BRIEF 1
Show every line of the records below that contains the string "имени", with case counting.

GIVEN PASSAGE
Gunnar Beck (ID, Germany) and Eugen Jurzyca (ECR, Slovakia) did not fail to refute the need for an additional tax. “My group especially wants less tax for all”, said Mr Beck, while Mr Jurzyca worried that the agreement would create “an unfavourable economic environment in Europe”.
Left-wing MEPs denounced the lack of ambition in the agreement. José Gusmão (The Left, Portugal) criticised the “treacherous advertising campaign” around the agreement. Communist Lefteris Nikolaou-Alavanos (NI, Greece) called the agreement a “provocation” because of the exemption of maritime transport: “Greek shipowners are making record profits, the people pay 95% of the taxes, while the companies pay only 5%!”
In its report, the Parliament suggested some changes to the original proposal, which transposes the OECD agreement into EU law: - the introduction of a review clause allowing the annual revenue threshold above which a multinational would be subject to the minimum tax rate to be revised; - the inclusion of an article that includes rules to combat tax avoidance schemes; - the reduction of certain exemptions. The report also calls for an assessment of the impact of the legislation on developing countries.
The report is transmitted to the EU Council, which must adopt the final text unanimously. This item will be on the agenda of the Ecofin Council on Tuesday 24 May.

AVAILABLE RECORDS
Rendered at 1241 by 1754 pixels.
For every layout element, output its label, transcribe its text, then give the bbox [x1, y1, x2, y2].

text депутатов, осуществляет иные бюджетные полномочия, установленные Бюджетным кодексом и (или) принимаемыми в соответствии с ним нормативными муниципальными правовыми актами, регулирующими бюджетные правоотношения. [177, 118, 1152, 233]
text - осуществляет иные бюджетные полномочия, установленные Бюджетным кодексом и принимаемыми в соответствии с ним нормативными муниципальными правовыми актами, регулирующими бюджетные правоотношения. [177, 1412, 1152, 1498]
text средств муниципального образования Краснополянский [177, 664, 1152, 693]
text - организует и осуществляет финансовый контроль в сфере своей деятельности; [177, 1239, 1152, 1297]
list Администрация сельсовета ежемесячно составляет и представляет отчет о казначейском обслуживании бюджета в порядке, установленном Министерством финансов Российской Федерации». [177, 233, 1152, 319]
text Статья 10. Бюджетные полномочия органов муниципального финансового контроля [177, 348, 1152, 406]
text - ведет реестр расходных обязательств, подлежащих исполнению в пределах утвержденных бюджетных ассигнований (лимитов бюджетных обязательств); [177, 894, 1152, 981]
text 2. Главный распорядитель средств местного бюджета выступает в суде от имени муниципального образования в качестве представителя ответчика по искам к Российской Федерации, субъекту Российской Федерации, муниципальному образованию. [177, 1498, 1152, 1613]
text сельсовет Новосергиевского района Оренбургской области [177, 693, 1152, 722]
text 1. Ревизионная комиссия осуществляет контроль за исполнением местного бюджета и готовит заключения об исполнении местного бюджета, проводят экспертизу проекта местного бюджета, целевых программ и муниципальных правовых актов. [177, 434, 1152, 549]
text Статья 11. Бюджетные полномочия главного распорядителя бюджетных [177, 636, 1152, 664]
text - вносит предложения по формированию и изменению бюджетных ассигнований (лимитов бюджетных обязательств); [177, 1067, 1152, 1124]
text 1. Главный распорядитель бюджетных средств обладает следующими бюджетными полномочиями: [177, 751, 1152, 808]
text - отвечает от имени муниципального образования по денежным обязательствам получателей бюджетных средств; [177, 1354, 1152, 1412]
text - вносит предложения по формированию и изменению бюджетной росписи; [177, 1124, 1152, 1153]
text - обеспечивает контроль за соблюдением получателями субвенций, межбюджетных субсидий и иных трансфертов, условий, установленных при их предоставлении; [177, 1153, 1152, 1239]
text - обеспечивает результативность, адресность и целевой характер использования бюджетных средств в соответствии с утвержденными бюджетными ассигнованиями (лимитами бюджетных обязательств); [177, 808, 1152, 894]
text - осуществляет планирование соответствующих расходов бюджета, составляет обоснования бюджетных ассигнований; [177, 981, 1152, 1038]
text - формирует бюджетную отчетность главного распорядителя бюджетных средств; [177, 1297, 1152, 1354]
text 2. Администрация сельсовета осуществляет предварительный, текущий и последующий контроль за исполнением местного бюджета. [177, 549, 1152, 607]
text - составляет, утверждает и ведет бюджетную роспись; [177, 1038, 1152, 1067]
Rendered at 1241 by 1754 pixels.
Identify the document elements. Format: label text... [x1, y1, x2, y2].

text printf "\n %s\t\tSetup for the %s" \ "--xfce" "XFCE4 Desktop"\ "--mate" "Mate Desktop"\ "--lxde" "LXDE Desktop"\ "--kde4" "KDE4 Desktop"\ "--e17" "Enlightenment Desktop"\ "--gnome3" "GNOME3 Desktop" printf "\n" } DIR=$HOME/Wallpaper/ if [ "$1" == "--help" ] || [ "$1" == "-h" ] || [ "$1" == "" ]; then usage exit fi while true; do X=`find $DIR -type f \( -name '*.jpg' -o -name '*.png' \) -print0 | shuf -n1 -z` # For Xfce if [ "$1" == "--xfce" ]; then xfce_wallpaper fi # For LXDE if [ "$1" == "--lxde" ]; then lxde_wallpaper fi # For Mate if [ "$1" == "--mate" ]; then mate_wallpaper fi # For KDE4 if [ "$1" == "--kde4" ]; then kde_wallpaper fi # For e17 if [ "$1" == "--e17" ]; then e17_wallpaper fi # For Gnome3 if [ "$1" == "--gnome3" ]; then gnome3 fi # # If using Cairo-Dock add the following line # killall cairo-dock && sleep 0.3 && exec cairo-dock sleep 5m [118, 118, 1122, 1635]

BRIEF 2
According to the passage on the minimum tax agreement, when will this item be on the agenda of the Ecofin Council?

EXERCISE OUTPUT 1
text 2. Главный распорядитель средств местного бюджета выступает в суде от имени муниципального образования в качестве представителя ответчика по искам к Российской Федерации, субъекту Российской Федерации, муниципальному образованию. [177, 1498, 1152, 1613]
text - отвечает от имени муниципального образования по денежным обязательствам получателей бюджетных средств; [177, 1354, 1152, 1412]

EXERCISE OUTPUT 2
Tuesday 24 May.